DATA RECORDS:
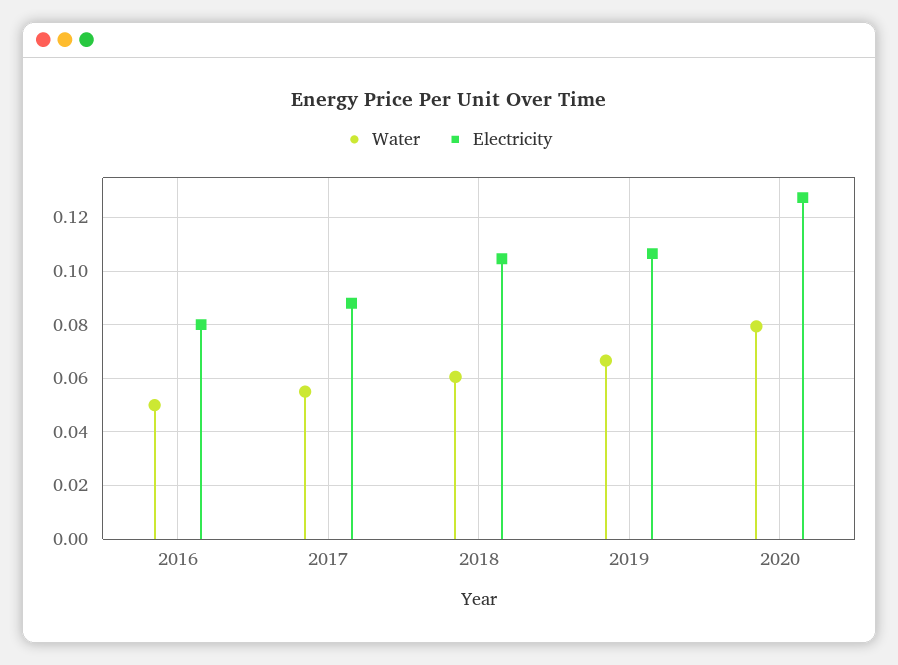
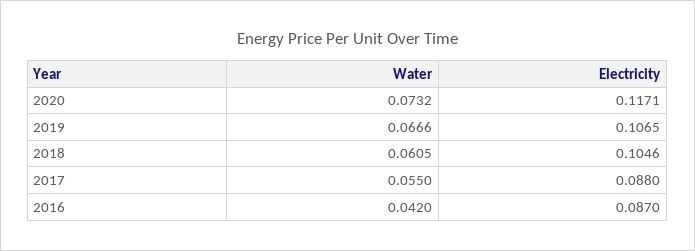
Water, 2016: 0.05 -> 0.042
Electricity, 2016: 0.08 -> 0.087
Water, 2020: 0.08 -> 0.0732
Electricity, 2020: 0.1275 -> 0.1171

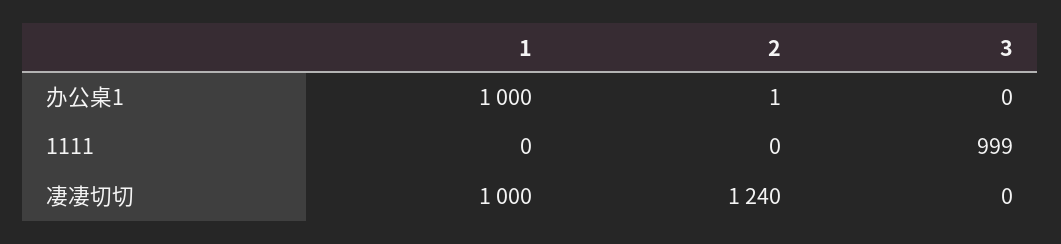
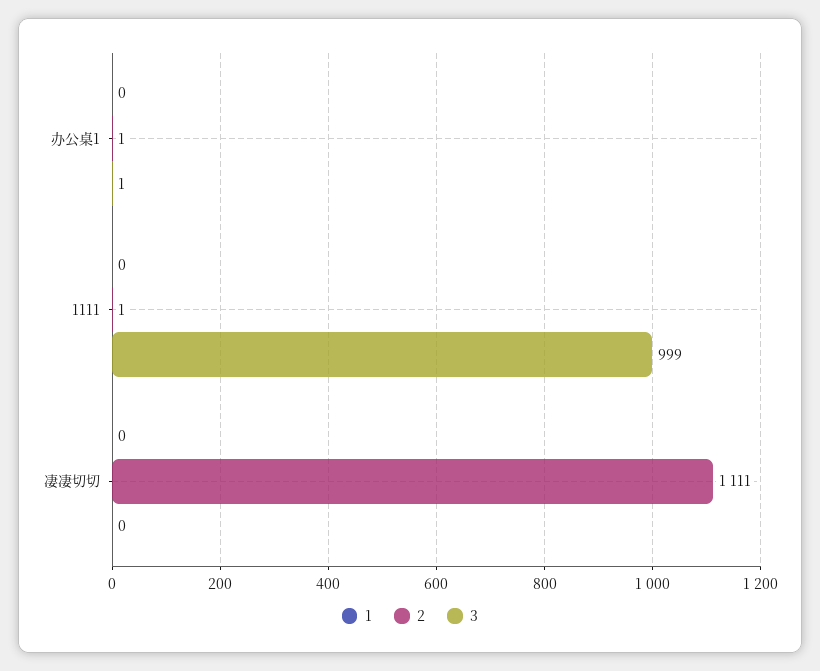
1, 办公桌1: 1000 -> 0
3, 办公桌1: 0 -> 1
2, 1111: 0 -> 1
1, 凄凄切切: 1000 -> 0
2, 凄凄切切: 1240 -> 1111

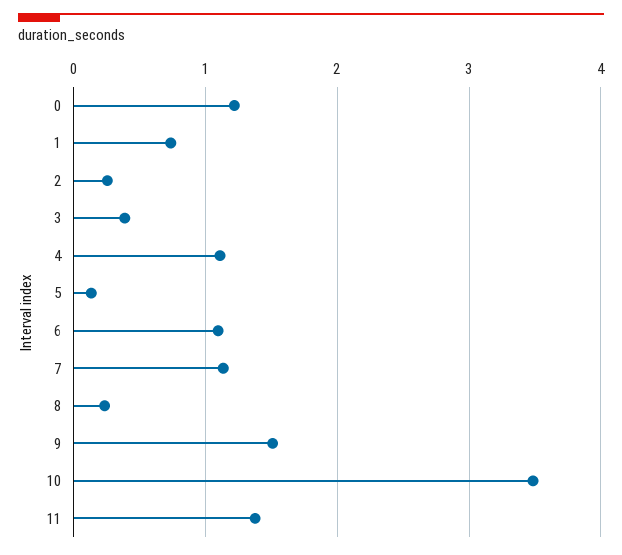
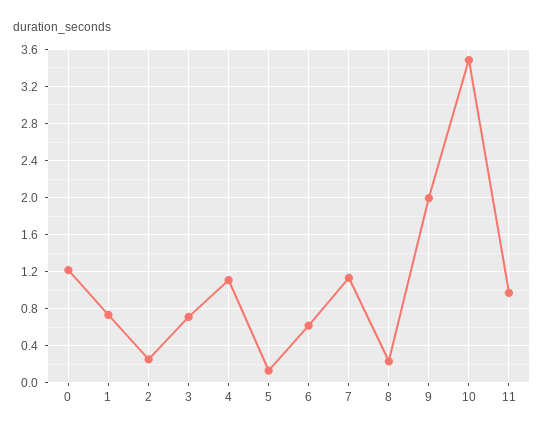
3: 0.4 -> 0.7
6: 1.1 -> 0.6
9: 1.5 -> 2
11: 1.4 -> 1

PROBLEM TO WORK ON:
Every line in the listing that holds "Electricity" belongs in the answer.

TASK OUTPUT:
Electricity, 2016: 0.08 -> 0.087
Electricity, 2020: 0.1275 -> 0.1171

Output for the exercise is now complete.